*Text segment*
Probabilistic Principal Component Analysis

Probabilistic Principal Component Analysis (PPCA) represents a constrained form of the Gaussian distribution in which the number of free parameters can be restricted while still allowing the model to capture the dominant correlations in a data set. It is expressed as the maximum likelihood solution of a probabilistic latent variable model [BSHP06].

This package defines a PPCA type to represent a probabilistic PCA model, and provides a set of methods to access the properties.

Properties

Let M be an instance of PPCA, d be the dimension of observations, and p be the output dimension (i.e the dimension of the principal subspace)

indim(M)

Get the input dimension d, i.e the dimension of the observation space.

outdim(M)

Get the output dimension p, i.e the dimension of the principal subspace.

mean(M)

Get the mean vector (of length d).

projection(M)

Get the projection matrix (of size (d, p)). Each column of the projection matrix corresponds to a principal component.

The principal components are arranged in descending order of the corresponding variances.

loadings(M)

The factor loadings matrix (of size (d, p)).

var(M)

The total residual variance.

Transformation and Construction

Given a probabilistic PCA model M, one can use it to transform observations into latent variables, as

\mathbf{z} = (\mathbf{W}^T \mathbf{W} + \sigma^2 \mathbf{I}) \mathbf{W}^T (\mathbf{x} - \boldsymbol{\mu})

or use it to reconstruct (approximately) the observations from latent variables, as

\tilde{\mathbf{x}} = \mathbf{W} \mathbb{E}[\mathbf{z}] + \boldsymbol{\mu}

Here, \mathbf{W} is the factor loadings or weight matrix.

The package provides methods to do so:

transform(M, x)

Transform observations x into latent variables.

Here, x can be either a vector of length d or a matrix where each column is an observation.

reconstruct(M, z)

Approximately reconstruct observations from the latent variable given in z.

Here, y can be either a vector of length p or a matrix where each column gives the latent variables for an observation.

Data Analysis

One can use the fit method to perform PCA over a given dataset.

*Work order a*
According to the text on probabilistic PCA, in what order are the principal components arranged?

Data excerpts:
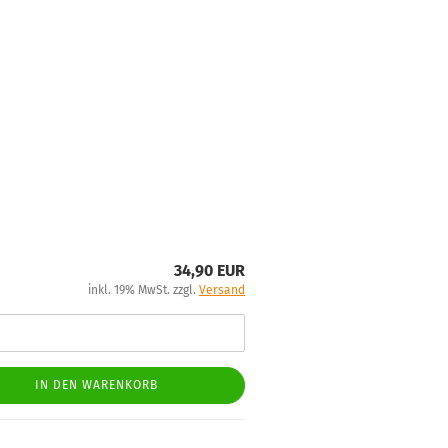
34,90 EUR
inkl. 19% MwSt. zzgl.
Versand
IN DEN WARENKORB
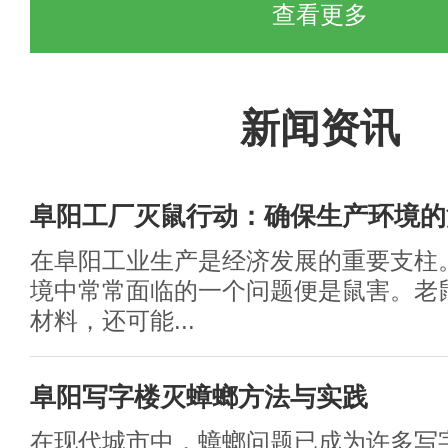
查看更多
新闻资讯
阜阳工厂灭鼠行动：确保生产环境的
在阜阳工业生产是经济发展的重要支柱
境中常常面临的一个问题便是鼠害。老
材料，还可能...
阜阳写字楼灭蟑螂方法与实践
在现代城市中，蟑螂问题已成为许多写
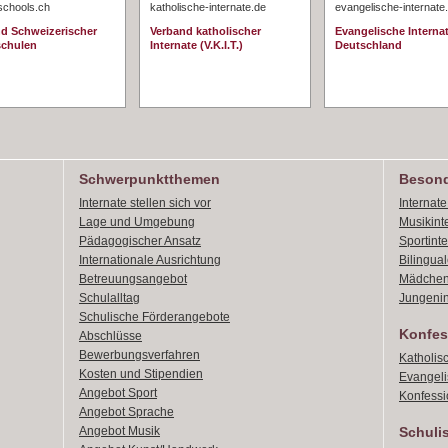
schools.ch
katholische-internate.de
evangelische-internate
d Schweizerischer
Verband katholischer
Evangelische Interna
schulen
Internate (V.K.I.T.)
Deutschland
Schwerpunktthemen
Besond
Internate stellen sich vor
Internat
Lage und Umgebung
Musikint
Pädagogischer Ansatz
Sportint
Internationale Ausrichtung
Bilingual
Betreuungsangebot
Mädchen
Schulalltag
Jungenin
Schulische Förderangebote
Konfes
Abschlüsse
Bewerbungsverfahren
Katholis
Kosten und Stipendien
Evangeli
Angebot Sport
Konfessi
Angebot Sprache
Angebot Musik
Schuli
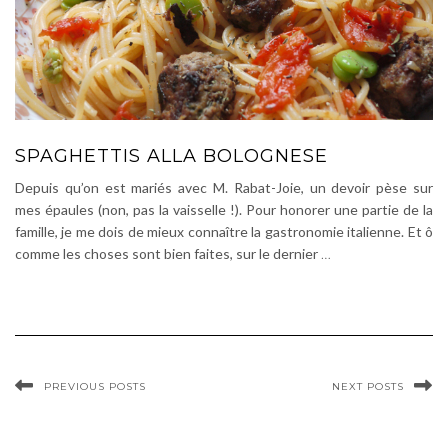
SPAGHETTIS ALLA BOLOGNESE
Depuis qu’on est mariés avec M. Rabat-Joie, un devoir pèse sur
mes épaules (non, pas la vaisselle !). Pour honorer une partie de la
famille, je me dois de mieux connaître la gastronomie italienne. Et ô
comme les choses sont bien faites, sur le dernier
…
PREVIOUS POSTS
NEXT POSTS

* * *

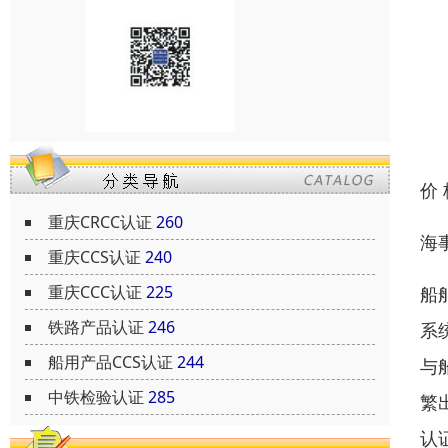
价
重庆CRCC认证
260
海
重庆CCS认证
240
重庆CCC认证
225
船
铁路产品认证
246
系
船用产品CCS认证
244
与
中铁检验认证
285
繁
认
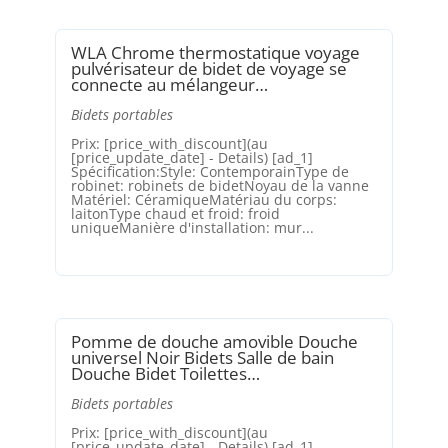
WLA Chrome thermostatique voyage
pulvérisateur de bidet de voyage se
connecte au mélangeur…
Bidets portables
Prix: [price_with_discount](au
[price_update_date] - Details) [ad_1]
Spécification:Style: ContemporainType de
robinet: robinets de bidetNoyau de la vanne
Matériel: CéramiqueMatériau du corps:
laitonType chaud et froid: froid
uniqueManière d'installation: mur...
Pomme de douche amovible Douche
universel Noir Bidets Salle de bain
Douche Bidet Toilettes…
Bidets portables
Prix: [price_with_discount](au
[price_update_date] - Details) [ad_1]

==

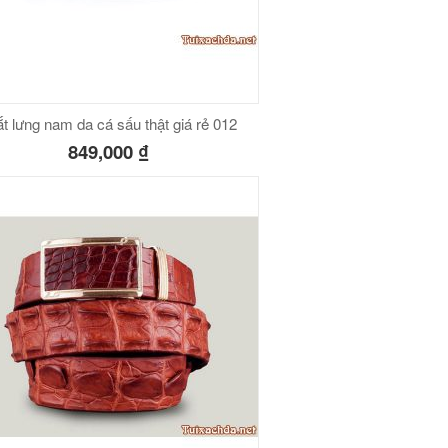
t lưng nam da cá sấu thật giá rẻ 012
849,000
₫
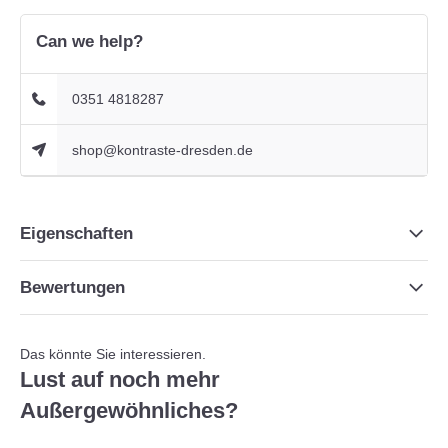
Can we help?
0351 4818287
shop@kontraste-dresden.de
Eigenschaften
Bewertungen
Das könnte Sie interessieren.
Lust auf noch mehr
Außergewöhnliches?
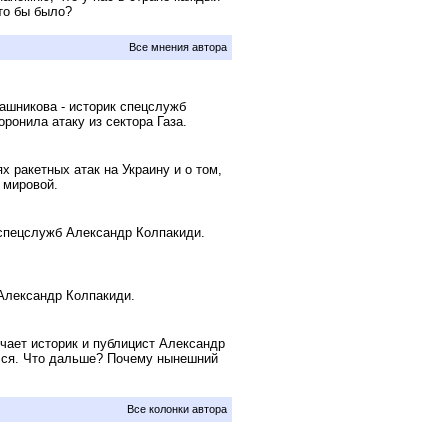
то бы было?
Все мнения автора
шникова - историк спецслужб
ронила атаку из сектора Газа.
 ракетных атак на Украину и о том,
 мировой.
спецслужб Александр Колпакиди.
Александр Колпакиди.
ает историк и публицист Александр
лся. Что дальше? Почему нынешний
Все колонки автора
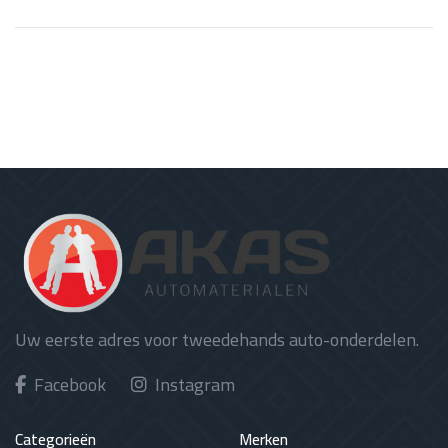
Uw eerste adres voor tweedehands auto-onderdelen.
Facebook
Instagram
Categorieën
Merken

*Work order b*
In the rows, reproduce everything from the line containing "Can we help?" down to the line containing "Все колонки автора", including both of those lines. Leave the pictures out.

*Answer section a*
They are arranged in descending order of the corresponding variances.

*Answer section b*
Can we help?
0351 4818287
shop@kontraste-dresden.de
Eigenschaften
Bewertungen
Das könnte Sie interessieren.
Lust auf noch mehr
Außergewöhnliches?
то бы было?
Все мнения автора
шникова - историк спецслужб
ронила атаку из сектора Газа.
 ракетных атак на Украину и о том,
 мировой.
спецслужб Александр Колпакиди.
Александр Колпакиди.
ает историк и публицист Александр
лся. Что дальше? Почему нынешний
Все колонки автора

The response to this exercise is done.